Il appartient au juge de s’assurer souverainement que la mesure correspond à un juste motif dont la pertinence se trouve dans l’établissement d’une preuve dont la production est susceptible d’influer sur la solution d’un litige futur, concernant des prétentions qui, dans leurs fondements, ne doivent pas apparaître comme manifestement irrecevables ou vouées à l’échec.
En l’espèce, la S.A.S ARTEBETON, assurée auprès de la MUTUELLE MAAF a réalisé des travaux au sein de l’immeuble des demandeurs. Selon la facture du 1er août 2020, l’entrepreneur a effectué la réalisation des terrasses, escalier et trottoir en béton imprimé ainsi que la réalisation des murs en béton imprimé vertical.
Les pièces produites aux débats (notamment le rapport d’expertise du 7 août 2023) rendent vraisemblables les désordres allégués par les demandeurs, tels que la présence de traces blanchâtres éparses en surface du revêtement sur la terrasse attenance à la façade nord-est de la maison, sur les plages de piscine, sur les trottoirs attenants à la façade sud-ouest de la maison, la présence de traces de coulure et altération de la peinture résineuse de finition sur la retombée en extrêmité de terrasse attenante à la façade nord-est de la maison et sur les parties latérales de l’escalier reliant cette terrasse aux plages de piscine et une finition non-homogène des ouvrages en béton imprimé.
Au sein de son analyse technique, l’expert affirme que ces désordres trouvent leur origine dans les défauts de mise en oeuvre des produits de finition, tant sur les revêtements de sol que sur les parties latérales des ouvrages.

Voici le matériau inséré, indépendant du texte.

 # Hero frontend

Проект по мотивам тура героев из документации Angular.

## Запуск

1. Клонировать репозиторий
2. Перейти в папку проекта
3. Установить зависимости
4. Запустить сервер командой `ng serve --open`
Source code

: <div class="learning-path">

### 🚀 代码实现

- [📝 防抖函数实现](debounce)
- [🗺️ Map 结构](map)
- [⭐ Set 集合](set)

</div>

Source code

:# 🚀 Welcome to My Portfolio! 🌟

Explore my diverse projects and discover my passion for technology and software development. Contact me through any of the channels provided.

Selon l’expert, une insuffisance de couches de peinture résineuse de finition sur les parties latérales des ouvrages explique également les défauts de finition observés.
L’expert conclut que le désordre, sans caractère de gravité, lié à la mise en oeuvre des produits de finition des ouvrages en béton imprimé par l’entreprise, n’est pas de nature à compromettre la solidité de l’ouvrage ni à la rendre impropre à sa destination. La responsabilité décennale de l’entrepreneur ne peut pas être engagée.

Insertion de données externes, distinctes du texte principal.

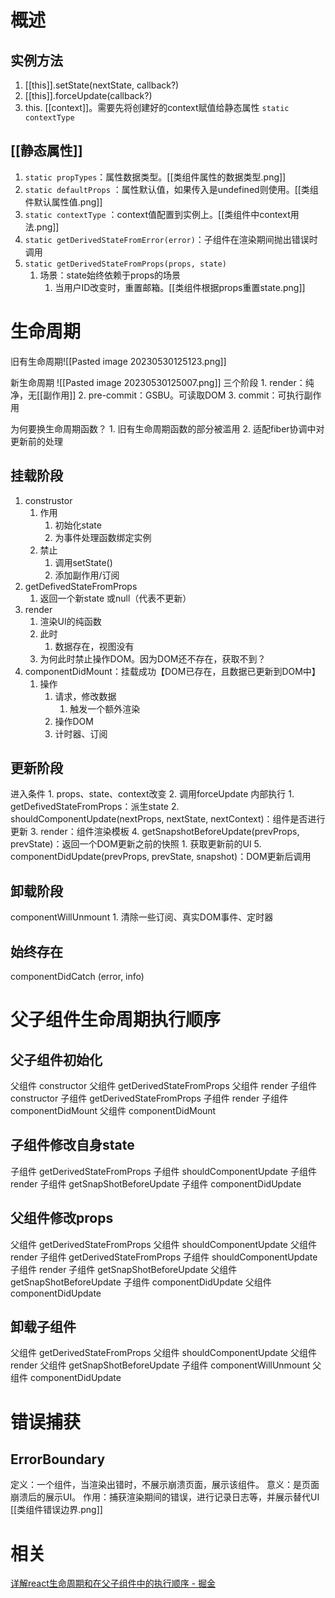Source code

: # 概述
## 实例方法
1.  [[this]].setState(nextState, callback?)
2.  [[this]].forceUpdate(callback?)
3. this. [[context]]。需要先将创建好的context赋值给静态属性 `static contextType` 
## [[静态属性]] 
1. `static propTypes`：属性数据类型。[[类组件属性的数据类型.png]] 
2. `static defaultProps` ：属性默认值，如果传入是undefined则使用。[[类组件默认属性值.png]] 
3. `static contextType` ：context值配置到实例上。[[类组件中context用法.png]] 
4. `static getDerivedStateFromError(error)`：子组件在渲染期间抛出错误时调用
5. `static getDerivedStateFromProps(props, state)` 
	1. 场景：state始终依赖于props的场景
		1. 当用户ID改变时，重置邮箱。[[类组件根据props重置state.png]] 
# 生命周期
旧有生命周期![[Pasted image 20230530125123.png]]

新生命周期 ![[Pasted image 20230530125007.png]] 三个阶段
	1. render：纯净，无[[副作用]] 
	2. pre-commit：GSBU。可读取DOM
	3. commit：可执行副作用

为何要换生命周期函数？
	1. 旧有生命周期函数的部分被滥用
	2. 适配fiber协调中对更新前的处理

## 挂载阶段
1. construstor
	1. 作用
		1. 初始化state
		2. 为事件处理函数绑定实例
	2. 禁止
		1. 调用setState()
		2. 添加副作用/订阅
2. getDefivedStateFromProps
	1. 返回一个新state 或null（代表不更新）
3. render
	1. 渲染UI的纯函数
	2. 此时
		1. 数据存在，视图没有
	3. 为何此时禁止操作DOM。因为DOM还不存在，获取不到？
4. componentDidMount：挂载成功【DOM已存在，且数据已更新到DOM中】
	1. 操作
		1. 请求，修改数据
			1. 触发一个额外渲染
		2. 操作DOM
		3. 计时器、订阅
## 更新阶段
进入条件
	1. props、state、context改变
	2. 调用forceUpdate
内部执行
	1. getDefivedStateFromProps：派生state
	2. shouldComponentUpdate(nextProps, nextState, nextContext)：组件是否进行更新
	3. render：组件渲染模板
	4. getSnapshotBeforeUpdate(prevProps, prevState)：返回一个DOM更新之前的快照
		1. 获取更新前的UI
	5. componentDidUpdate(prevProps, prevState, snapshot)：DOM更新后调用
## 卸载阶段
componentWillUnmount
	1. 清除一些订阅、真实DOM事件、定时器
## 始终存在
componentDidCatch (error, info)
# 父子组件生命周期执行顺序
## 父子组件初始化
父组件 constructor
父组件 getDerivedStateFromProps
父组件 render
子组件 constructor
子组件 getDerivedStateFromProps
子组件 render
子组件 componentDidMount
父组件 componentDidMount

## 子组件修改自身state
子组件 getDerivedStateFromProps
子组件 shouldComponentUpdate
子组件 render
子组件 getSnapShotBeforeUpdate
子组件 componentDidUpdate
## 父组件修改props
父组件 getDerivedStateFromProps
父组件 shouldComponentUpdate
父组件 render
子组件 getDerivedStateFromProps
子组件 shouldComponentUpdate
子组件 render
子组件 getSnapShotBeforeUpdate
父组件 getSnapShotBeforeUpdate
子组件 componentDidUpdate
父组件 componentDidUpdate
## 卸载子组件
父组件 getDerivedStateFromProps
父组件 shouldComponentUpdate
父组件 render
父组件 getSnapShotBeforeUpdate
子组件 componentWillUnmount
父组件 componentDidUpdate
# 错误捕获
## ErrorBoundary 
定义：一个组件，当渲染出错时，不展示崩溃页面，展示该组件。
意义：是页面崩溃后的展示UI。
作用：捕获渲染期间的错误，进行记录日志等，并展示替代UI
[[类组件错误边界.png]] 
# 相关
[详解react生命周期和在父子组件中的执行顺序 - 掘金](https://juejin.cn/post/7138999568166830088#heading-16)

Un protocole d’accord a été signé entre les parties le 31 juillet 2023 dans lequel la S.A.S.U ARTEBETON s’est engagé à reprendre les finitions de l’ensemble des supports concernés.
Les demandeurs affirment que le protocole d’accord n’a pas été exécuté en totalité par la S.A.S.U ARTEBETON et que sur les ouvrages ayant été repris, des désordres sont apparus.

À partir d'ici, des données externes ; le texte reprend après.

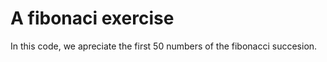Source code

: # A fibonaci exercise 
In this code, we apreciate the first 50 numbers of the fibonacci succesion.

Toutefois, en l’état, il n’existe pas de motif légitime à établir la preuve des faits dont pourrait dépendre la solution d’un litige car le demandeur dispose d’ores et déjà d’un élément probatoire établissant la réalité desdits désordres et ne justifie pas expressément de nouveaux. Par conséquent, la demande de référé expertise ne se justifie pas.
Les dépens seront à la charge des demandeurs, Monsieur [W] [L] et Madame [G] [T] épouse [L].
PAR CES MOTIFS
Nous, Carole Louis, vice-présidente du Tribunal judiciaire de Toulouse, statuant en référé, par ordonnance réputée contradictoire, publiquement, par mise à disposition au greffe, en premier ressort et par décision exécutoire par provision,
Vu l’article 145 du code de procédure civile,
Vu les articles 263 et suivants du code de procédure civile,
Au principal, renvoyons les parties à se pourvoir comme ils en aviseront,
Mais, sans délai,
Tous droits et moyens étant réservés sur le fond,
Rejetant toutes autres conclusions contraires ou plus amples,
Disons n’y avoir lieu à référé expertise,
Condamnons les demandeurs au paiement des entiers dépens,
La minute a été signée par le président et le greffier aux jour, mois et an énoncés en en-tête.